Les deux médias ont enquêté pendant plusieurs mois sur les pratiques de plusieurs producteurs d’eau minérale et révèlent qu’environ 30 % des marques auraient recours à un système de filtration avec des produits interdits par la réglementation, pour masquer une contamination.
Plus grave, cette enquête révèle que la fraude ne daterait pas d’hier et que le gouvernement en est informé depuis au moins trois ans.
Une tromperie à grande échelle
Ce serait le contenu du compte rendu d’une réunion interministérielle de février 2023 qui aurait éveillé la curiosité des journalistes. Compte rendu où il est notamment indiqué « qu’« en réponse aux demandes de l’industriel », et après « différents échanges avec des représentants de Nestlé Waters », le cabinet de la Première ministre, Élisabeth Borne, accorde à Nestlé « la possibilité d’autoriser par modification des arrêtés préfectoraux la pratique de la microfiltration inférieure à 0,8 micron » », explique franceinfo.
De fil en aiguille, les journalistes enquêteurs lancent leurs investigations et retrouvent trace d’une première alerte de tromperie sur la purification des eaux minérales, en 2020, de la part d’un salarié du groupe Sources Alma (Saint-Yorre, Vichy Célestin, Cristalline, Châteldon) auprès de la DGCCRF.
La direction générale des fraudes lance une enquête qui relève, selon franceinfo, « des traitements non conformes à la réglementation : injection de sulfate de fer et de CO2 industriels, microfiltration inférieure aux seuils autorisés, mais aussi mélanges d’eaux dites « minérales » ou « de source » avec de l’eau… du réseau, celle qui coule au robinet ». Et surtout que de nombreux industriels de l’eau minérale ont ce genre de pratiques illégales, dont la société suisse Nestlé, représentant plus d’un tiers du marché des eaux en bouteilles en France (Perrier, Vittel, Contrex, Hépar).

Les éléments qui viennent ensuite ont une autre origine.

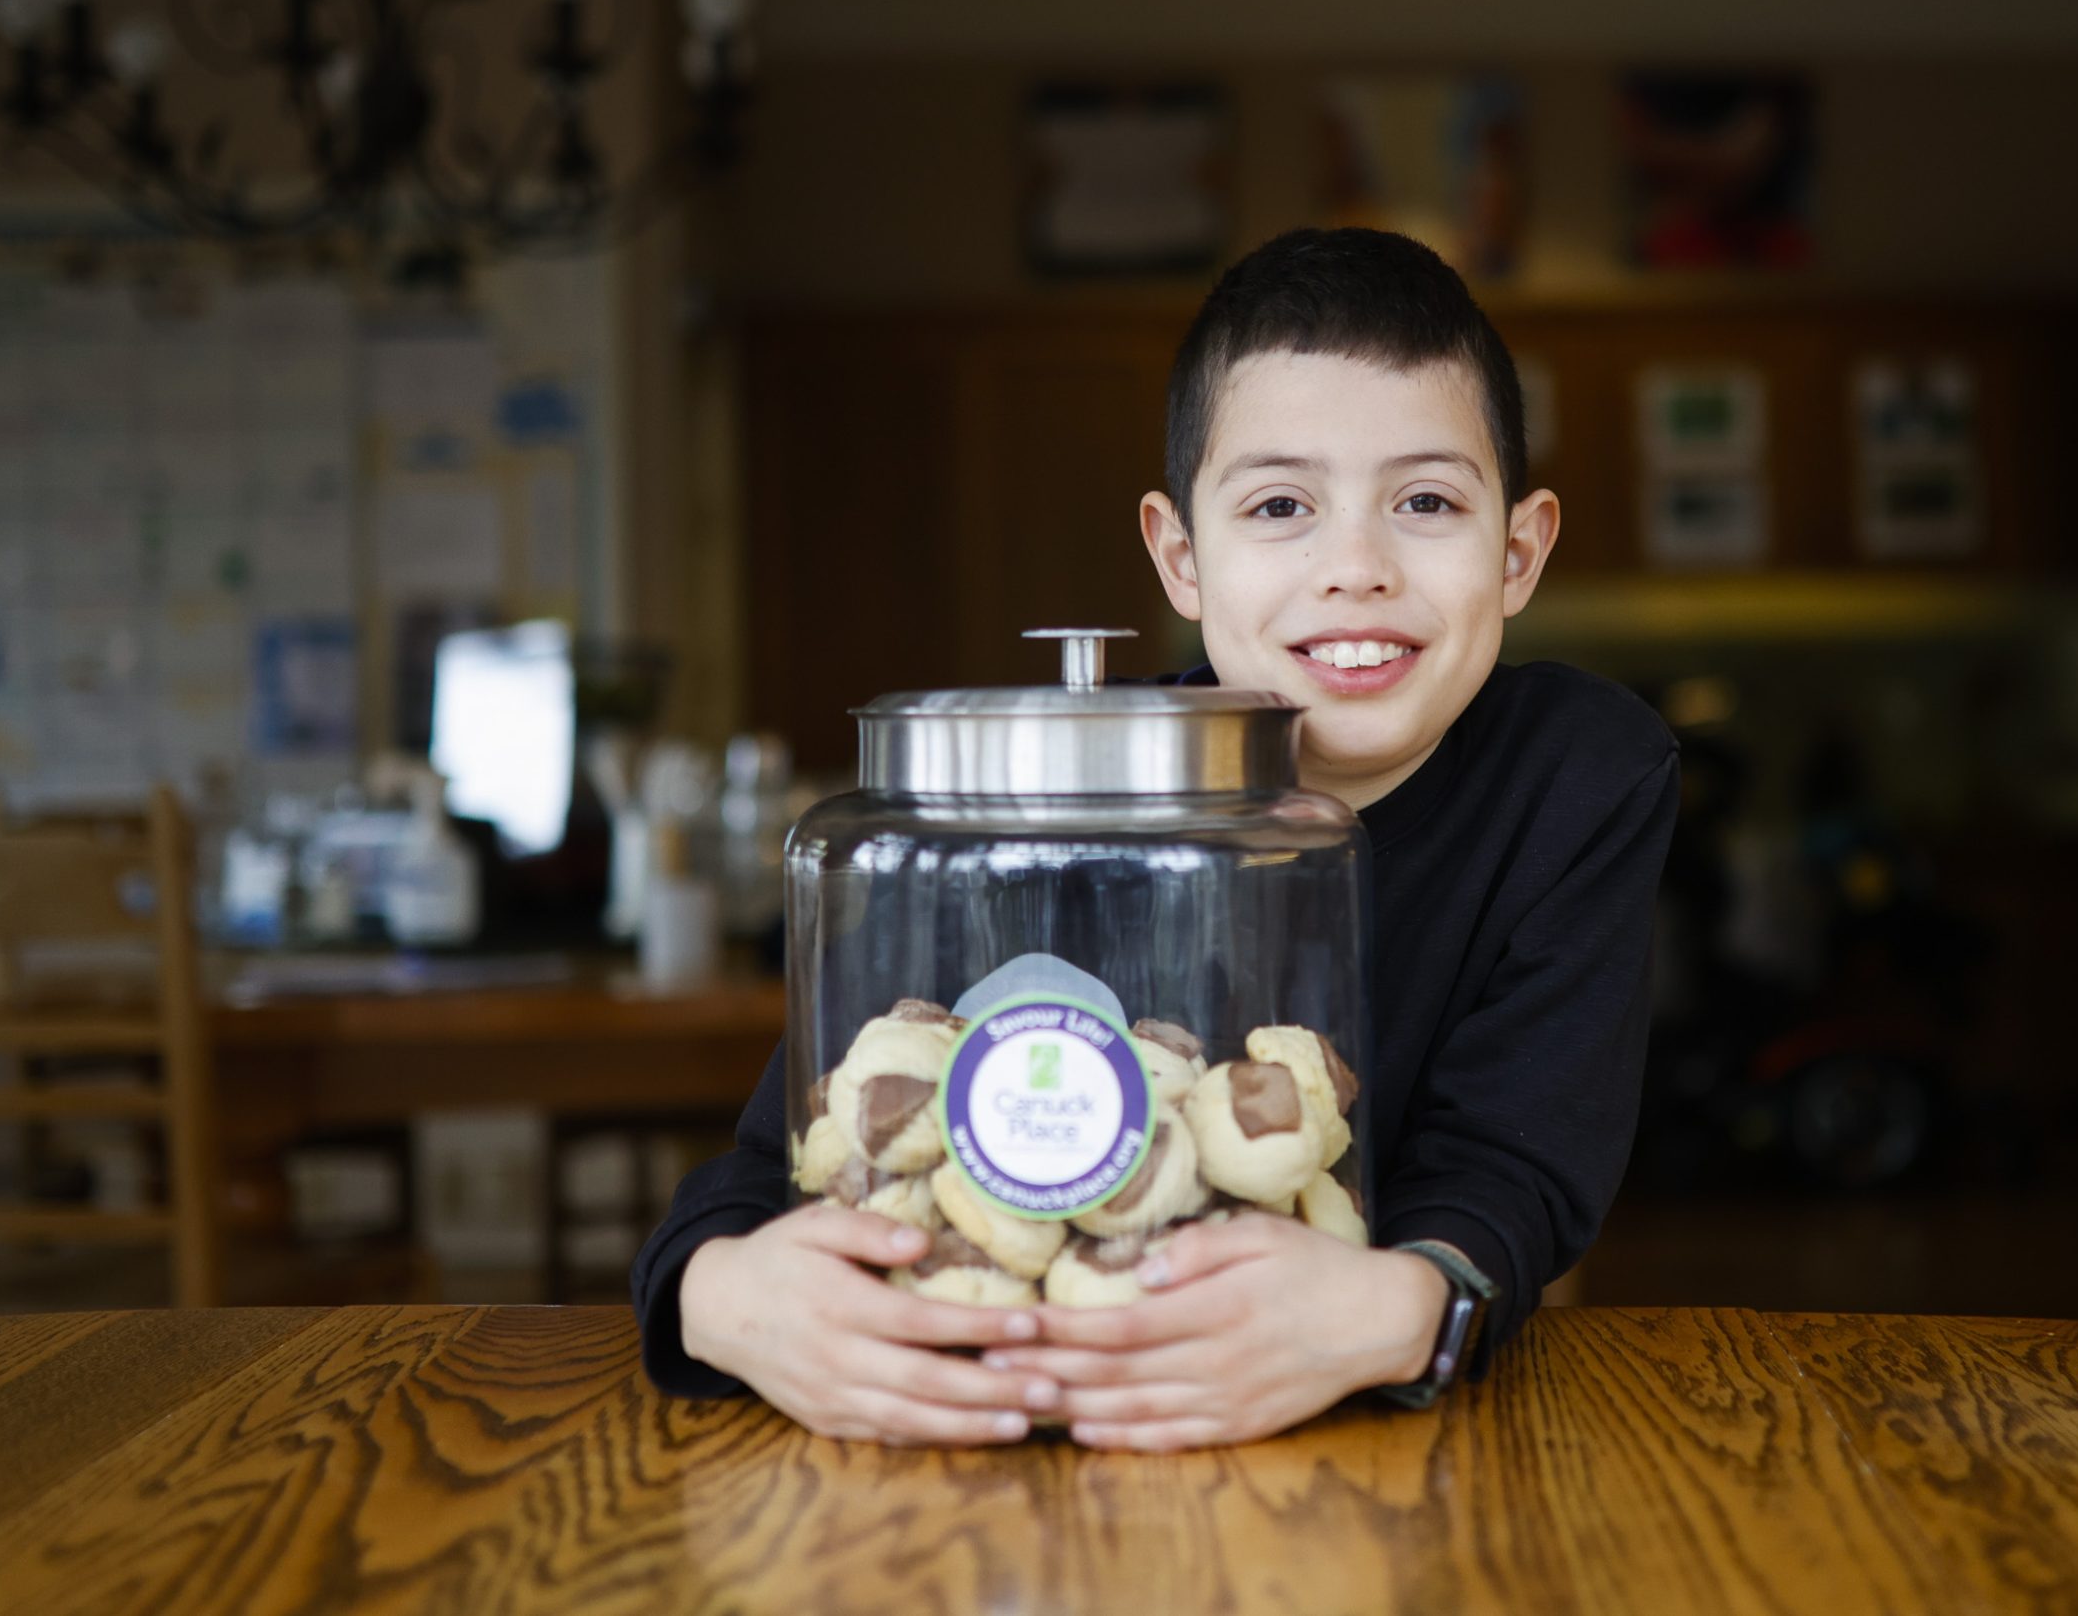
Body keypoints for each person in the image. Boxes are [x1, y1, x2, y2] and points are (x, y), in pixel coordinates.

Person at [632, 227, 1680, 1451]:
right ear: (1180, 554)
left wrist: (1404, 1310)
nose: (1355, 568)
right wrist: (722, 1294)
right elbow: (779, 1163)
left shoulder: (1580, 774)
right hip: (1018, 1429)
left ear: (1519, 550)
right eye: (1281, 504)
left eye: (1427, 501)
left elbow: (1516, 1164)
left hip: (1356, 1430)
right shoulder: (1050, 806)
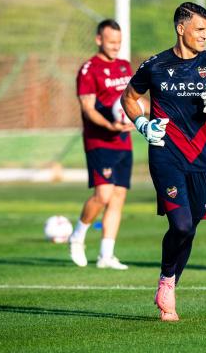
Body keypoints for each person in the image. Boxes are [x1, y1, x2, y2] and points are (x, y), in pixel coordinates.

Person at [121, 2, 206, 321]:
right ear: (180, 28)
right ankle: (167, 281)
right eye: (199, 29)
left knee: (191, 228)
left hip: (201, 158)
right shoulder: (155, 65)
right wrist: (143, 125)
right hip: (165, 155)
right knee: (181, 224)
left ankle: (170, 280)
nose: (205, 35)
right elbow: (129, 98)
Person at [69, 19, 142, 270]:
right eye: (111, 42)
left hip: (123, 140)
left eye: (119, 42)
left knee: (118, 197)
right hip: (99, 140)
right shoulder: (89, 70)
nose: (115, 47)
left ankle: (106, 255)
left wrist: (136, 118)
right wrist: (110, 126)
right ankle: (77, 236)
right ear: (99, 40)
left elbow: (132, 98)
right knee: (103, 194)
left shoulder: (124, 65)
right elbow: (87, 108)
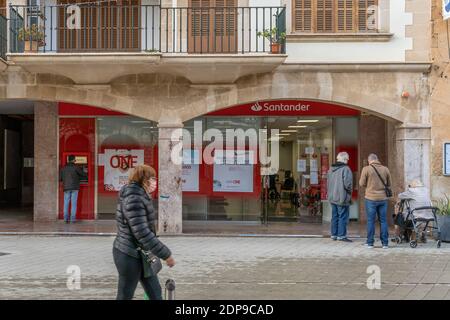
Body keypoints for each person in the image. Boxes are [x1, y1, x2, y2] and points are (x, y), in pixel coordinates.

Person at [113, 165, 175, 300]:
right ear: (144, 180)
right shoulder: (134, 198)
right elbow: (142, 233)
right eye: (152, 178)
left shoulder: (138, 195)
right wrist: (166, 254)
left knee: (155, 293)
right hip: (129, 254)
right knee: (125, 295)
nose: (154, 182)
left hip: (142, 254)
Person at [359, 154, 392, 249]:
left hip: (370, 198)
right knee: (383, 221)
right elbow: (389, 183)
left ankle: (370, 243)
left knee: (370, 221)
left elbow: (361, 183)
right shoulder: (385, 169)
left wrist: (369, 185)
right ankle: (385, 243)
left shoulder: (366, 169)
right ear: (377, 160)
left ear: (370, 161)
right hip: (383, 199)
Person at [327, 152, 353, 242]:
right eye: (347, 159)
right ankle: (341, 236)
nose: (348, 160)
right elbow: (348, 184)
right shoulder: (346, 169)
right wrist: (349, 193)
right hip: (342, 197)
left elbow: (328, 183)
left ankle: (334, 235)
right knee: (342, 216)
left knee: (334, 216)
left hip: (332, 197)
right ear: (344, 159)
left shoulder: (331, 169)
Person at [59, 155, 87, 223]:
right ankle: (72, 219)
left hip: (66, 188)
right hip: (75, 187)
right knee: (73, 203)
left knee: (66, 203)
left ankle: (65, 219)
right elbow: (84, 174)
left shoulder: (63, 168)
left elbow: (60, 178)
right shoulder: (76, 167)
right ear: (74, 160)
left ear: (68, 160)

Ce rapport de la DGCCRF va cependant rester en sommeil dans les placards de la justice. Et aussi sous le coude du gouvernement à partir de 2021, année où Nestlé rencontre à Bercy le cabinet de la ministre de l’Industrie d’alors, Agnès Pannier-Runacher. Et négocie de pouvoir continuer à user des systèmes interdits de filtration.
Une enquête administrative est par la suite lancée par le gouvernement chez tous les industriels de l’eau minérale. Elle doit permettre d’« expertiser l’utilisation de traitements non autorisés par les industriels » et juger de l’impact des produits utilisés et de la qualité de l’eau.
Un rapport publié l’année suivante, en 2022, indique alors clairement que « les travaux ont permis de révéler que près de 30 % des désignations commerciales subissent des traitements non conformes ». Avec un niveau de non-conformité sans doute bien supérieur à ce qui a pu être étudié. Faisant savoir aussi que dans le cas de Nestlé, il s’agit de 100 % des eaux minérales produites qui sont concernées par la fraude et les nombreuses tromperies.
Qu’en est-il aujourd’hui ?
La société Nestlé a depuis plusieurs années, lancé un vaste plan de remise en conformité : arrêt de l’utilisation des filtres charbons actifs et des ultraviolets, fermeture de puits dans les Vosges, parmi les plus contaminés parce que trop sensibles aux aléas climatiques, arrêt de la commercialisation de la marque Vittel en Allemagne, réallouation de puits du Gard vers des productions d’eaux, dites de consommation humaine, aromatisées ou énergisantes donc pas soumises à la réglementation sur les eaux minérales.
Mais qu’en est-il donc réellement du risque sanitaire avec les eaux en bouteilles, minérales ou de source ? Qu’ont-elles encore de minérale, de naturel, de source ? Compte tenu de la situation climatique actuelle, de la découverte de très nombreux polluants, dont des particules plastiques, des polluants éternels, dans les eaux, de l’interdiction des systèmes de filtration ?
Selon l’IGAS, l’inspection générale des affaires sociales, si le « niveau de conformité est élevé sur les eaux en bouteille, il ne serait pas prudent de conclure à la parfaite maîtrise du risque sanitaire, notamment du risque microbiologique ».